MATERIAL SHOWN
==========
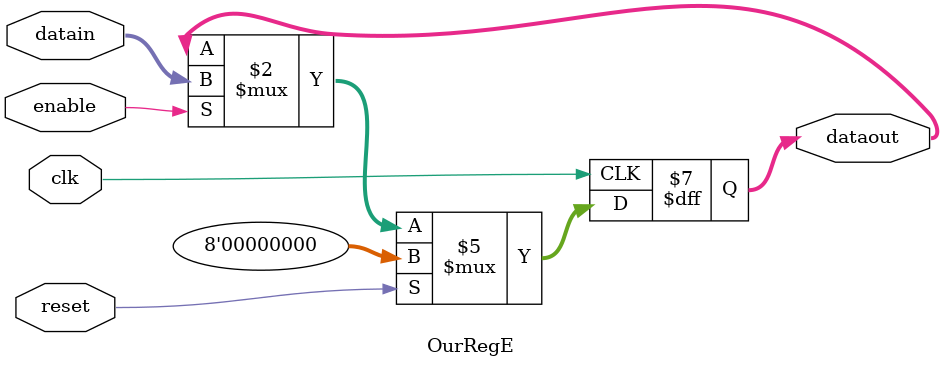
<source format=v>
module OurRegE #(parameter W = 8)(
    input clk,      // Clock
	 input reset,
	 input enable,
    input [W-1:0] datain,
	 output reg [W-1:0]dataout // W-bit output
);
    always @(posedge clk)begin
	  if(reset)begin
			dataout<={W{1'b0}};
		end
		else if (enable) begin 
			dataout<=datain;
		end
	  end

endmodule
</source>
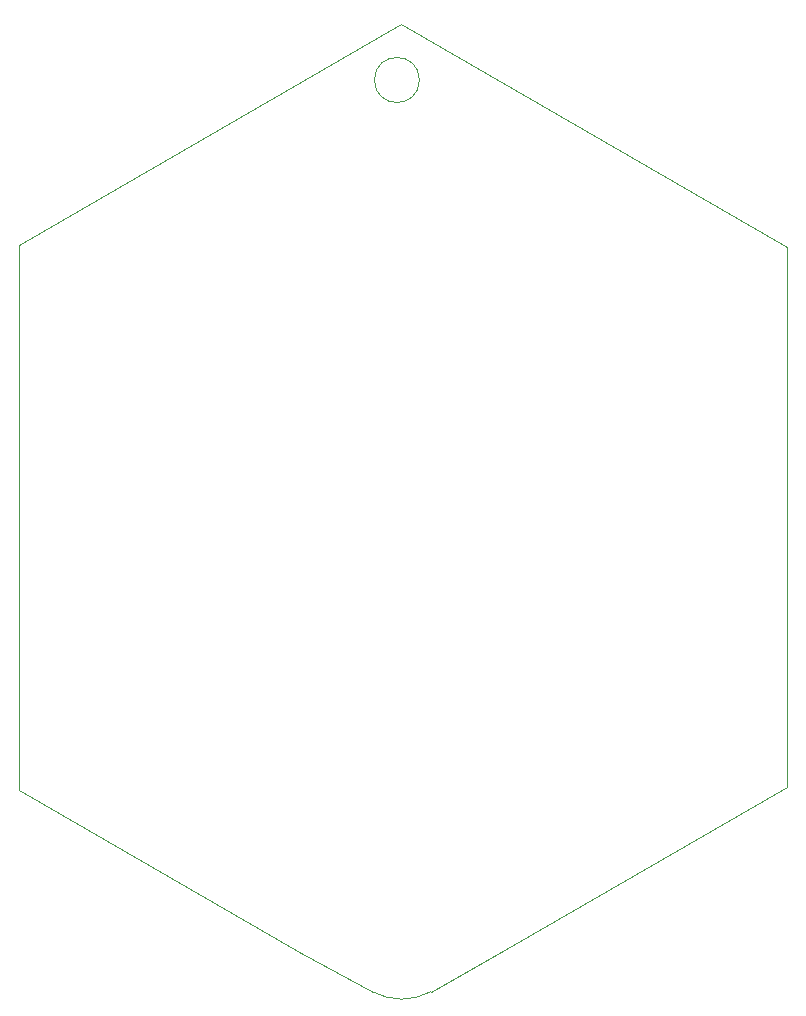
<source format=gbr>
%TF.GenerationSoftware,KiCad,Pcbnew,8.0.4*%
%TF.CreationDate,2024-09-11T19:09:03-07:00*%
%TF.ProjectId,EMFbadgeforMAKE-sizedfor3inchbagLCSCassembly,454d4662-6164-4676-9566-6f724d414b45,rev?*%
%TF.SameCoordinates,Original*%
%TF.FileFunction,Profile,NP*%
%FSLAX46Y46*%
G04 Gerber Fmt 4.6, Leading zero omitted, Abs format (unit mm)*
G04 Created by KiCad (PCBNEW 8.0.4) date 2024-09-11 19:09:03*
%MOMM*%
%LPD*%
G01*
G04 APERTURE LIST*
%TA.AperFunction,Profile*%
%ADD10C,0.004398*%
%TD*%
G04 APERTURE END LIST*
D10*
X129605000Y-134770000D02*
X129625000Y-88660000D01*
X161951102Y-69979507D02*
X194605808Y-88830000D01*
X129625000Y-88660000D02*
X161950989Y-69979511D01*
X153499165Y-148583165D02*
X129605000Y-134770000D01*
X164434623Y-151891722D02*
X170425494Y-148523757D01*
X164434594Y-151891865D02*
G75*
G02*
X159518089Y-151883940I-2450994J4507065D01*
G01*
X194605823Y-88830000D02*
X194615000Y-134550000D01*
X153499271Y-148583333D02*
X159517730Y-151883852D01*
X194615000Y-134550000D02*
X170425547Y-148523744D01*
X163490000Y-74690000D02*
G75*
G02*
X159680000Y-74690000I-1905000J0D01*
G01*
X159680000Y-74690000D02*
G75*
G02*
X163490000Y-74690000I1905000J0D01*
G01*
M02*

</source>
==========
EXERCISE INSTRUCTIONS
Leave the images out and transcribe the remaining data above word for word.

TASK ANSWER
<source format=v>
module OurRegE #(parameter W = 8)(
    input clk,      // Clock
	 input reset,
	 input enable,
    input [W-1:0] datain,
	 output reg [W-1:0]dataout // W-bit output
);
    always @(posedge clk)begin
	  if(reset)begin
			dataout<={W{1'b0}};
		end
		else if (enable) begin 
			dataout<=datain;
		end
	  end

endmodule
</source>
<source format=gbr>
%TF.GenerationSoftware,KiCad,Pcbnew,8.0.4*%
%TF.CreationDate,2024-09-11T19:09:03-07:00*%
%TF.ProjectId,EMFbadgeforMAKE-sizedfor3inchbagLCSCassembly,454d4662-6164-4676-9566-6f724d414b45,rev?*%
%TF.SameCoordinates,Original*%
%TF.FileFunction,Profile,NP*%
%FSLAX46Y46*%
G04 Gerber Fmt 4.6, Leading zero omitted, Abs format (unit mm)*
G04 Created by KiCad (PCBNEW 8.0.4) date 2024-09-11 19:09:03*
%MOMM*%
%LPD*%
G01*
G04 APERTURE LIST*
%TA.AperFunction,Profile*%
%ADD10C,0.004398*%
%TD*%
G04 APERTURE END LIST*
D10*
X129605000Y-134770000D02*
X129625000Y-88660000D01*
X161951102Y-69979507D02*
X194605808Y-88830000D01*
X129625000Y-88660000D02*
X161950989Y-69979511D01*
X153499165Y-148583165D02*
X129605000Y-134770000D01*
X164434623Y-151891722D02*
X170425494Y-148523757D01*
X164434594Y-151891865D02*
G75*
G02*
X159518089Y-151883940I-2450994J4507065D01*
G01*
X194605823Y-88830000D02*
X194615000Y-134550000D01*
X153499271Y-148583333D02*
X159517730Y-151883852D01*
X194615000Y-134550000D02*
X170425547Y-148523744D01*
X163490000Y-74690000D02*
G75*
G02*
X159680000Y-74690000I-1905000J0D01*
G01*
X159680000Y-74690000D02*
G75*
G02*
X163490000Y-74690000I1905000J0D01*
G01*
M02*

</source>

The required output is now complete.